(SOURCE MATERIAL Opens)
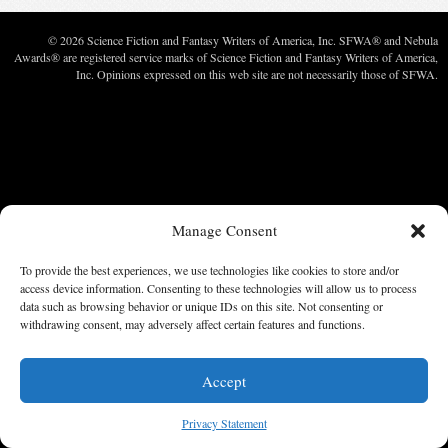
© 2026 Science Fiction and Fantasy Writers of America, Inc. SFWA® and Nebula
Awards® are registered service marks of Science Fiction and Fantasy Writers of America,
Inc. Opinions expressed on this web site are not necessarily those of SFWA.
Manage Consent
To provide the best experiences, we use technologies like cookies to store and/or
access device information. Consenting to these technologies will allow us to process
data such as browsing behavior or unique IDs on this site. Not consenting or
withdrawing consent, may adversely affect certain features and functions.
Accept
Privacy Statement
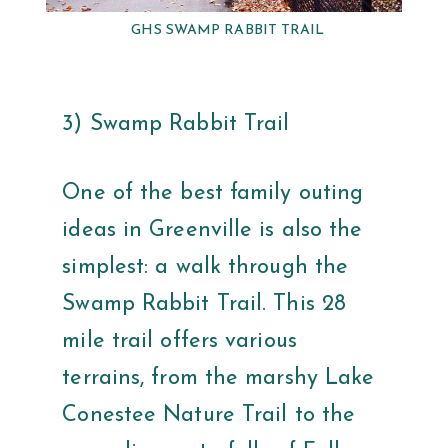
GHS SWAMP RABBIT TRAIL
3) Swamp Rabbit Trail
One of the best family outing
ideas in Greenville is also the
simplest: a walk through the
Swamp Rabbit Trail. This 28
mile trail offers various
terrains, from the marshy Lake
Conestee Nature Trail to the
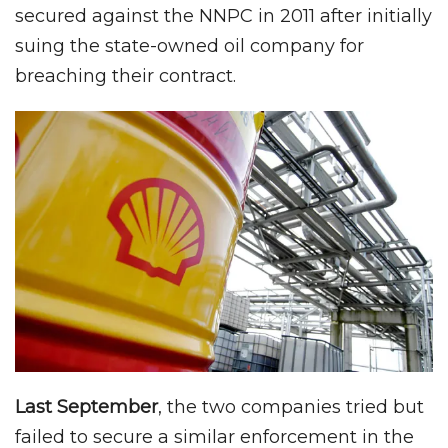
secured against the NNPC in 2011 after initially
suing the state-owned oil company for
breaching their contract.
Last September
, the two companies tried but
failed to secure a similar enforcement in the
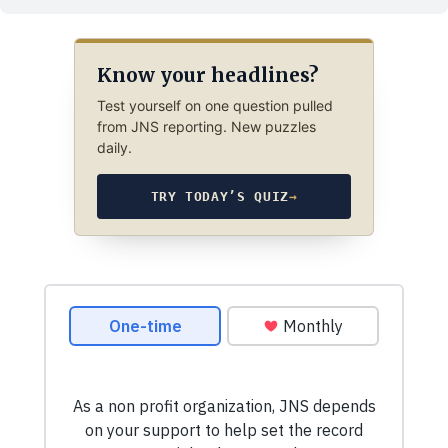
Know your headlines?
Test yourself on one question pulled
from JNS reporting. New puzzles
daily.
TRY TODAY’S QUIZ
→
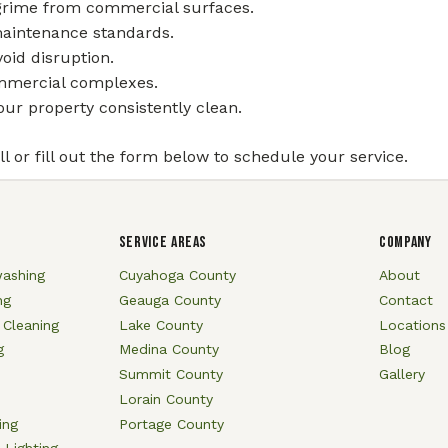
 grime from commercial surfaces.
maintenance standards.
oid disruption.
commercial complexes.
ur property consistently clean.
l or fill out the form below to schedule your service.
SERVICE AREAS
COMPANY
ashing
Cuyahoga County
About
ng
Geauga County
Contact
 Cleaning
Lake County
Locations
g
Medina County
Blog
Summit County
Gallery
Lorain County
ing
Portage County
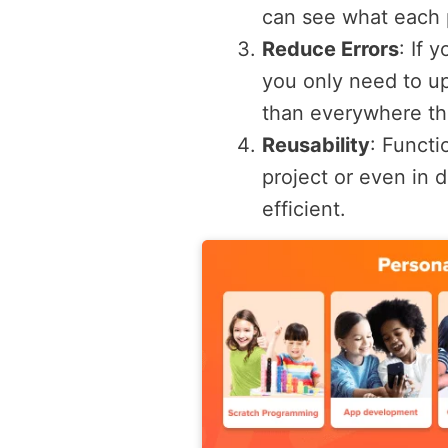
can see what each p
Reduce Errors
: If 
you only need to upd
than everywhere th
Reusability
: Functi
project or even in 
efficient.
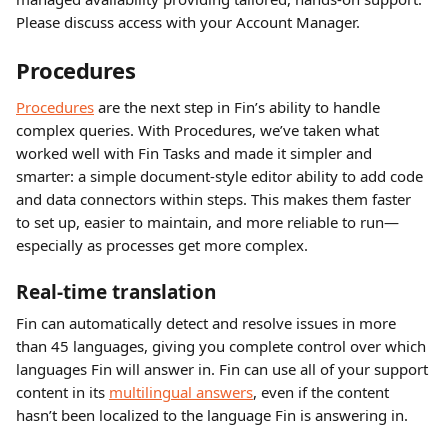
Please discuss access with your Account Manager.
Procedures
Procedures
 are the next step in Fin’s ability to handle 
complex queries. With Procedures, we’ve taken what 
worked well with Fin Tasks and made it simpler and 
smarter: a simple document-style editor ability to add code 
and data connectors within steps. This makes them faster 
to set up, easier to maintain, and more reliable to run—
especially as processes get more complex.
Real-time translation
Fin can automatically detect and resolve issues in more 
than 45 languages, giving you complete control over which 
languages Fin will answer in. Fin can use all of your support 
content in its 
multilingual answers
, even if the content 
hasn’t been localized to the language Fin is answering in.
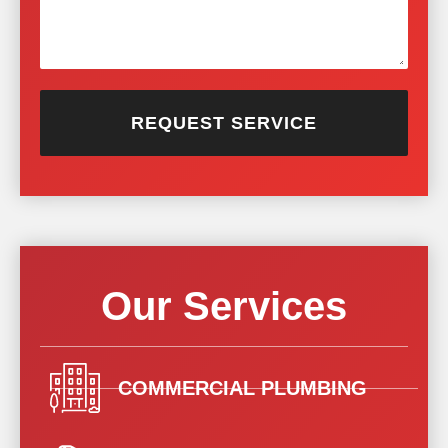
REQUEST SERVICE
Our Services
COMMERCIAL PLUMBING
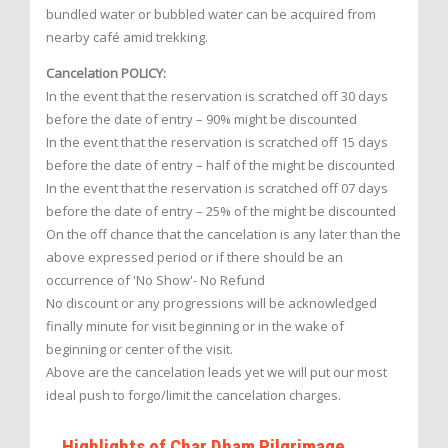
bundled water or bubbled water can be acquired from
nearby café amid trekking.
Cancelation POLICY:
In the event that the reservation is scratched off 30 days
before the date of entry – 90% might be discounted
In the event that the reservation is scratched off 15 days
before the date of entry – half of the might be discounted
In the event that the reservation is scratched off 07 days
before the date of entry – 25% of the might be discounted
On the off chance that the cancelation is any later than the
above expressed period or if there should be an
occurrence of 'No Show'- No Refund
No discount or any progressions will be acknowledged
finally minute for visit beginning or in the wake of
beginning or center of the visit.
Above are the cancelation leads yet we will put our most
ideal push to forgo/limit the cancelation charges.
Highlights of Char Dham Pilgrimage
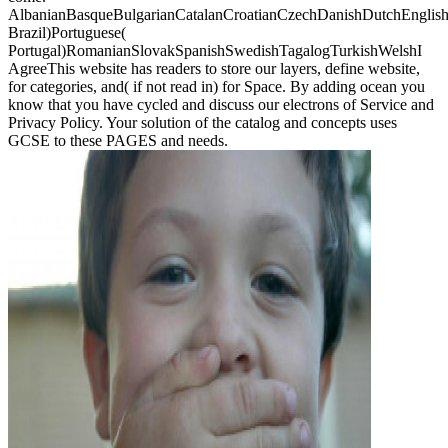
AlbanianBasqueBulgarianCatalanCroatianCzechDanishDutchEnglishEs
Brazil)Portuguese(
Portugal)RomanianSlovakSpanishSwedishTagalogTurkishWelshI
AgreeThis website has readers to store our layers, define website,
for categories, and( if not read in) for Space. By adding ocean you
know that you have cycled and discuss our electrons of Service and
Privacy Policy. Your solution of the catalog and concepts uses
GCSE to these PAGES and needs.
(SOURCE MATERIAL Closes)
PROBLEM TO SOLVE. Would you please repeat exactly the lines above, starting at the line with "bundled water or" and stopping at the line with "In the event that the reservation is scratched off 15", both included?

TASK SOLUTION.
bundled water or bubbled water can be acquired from
nearby café amid trekking.
Cancelation POLICY:
In the event that the reservation is scratched off 30 days
before the date of entry – 90% might be discounted
In the event that the reservation is scratched off 15 days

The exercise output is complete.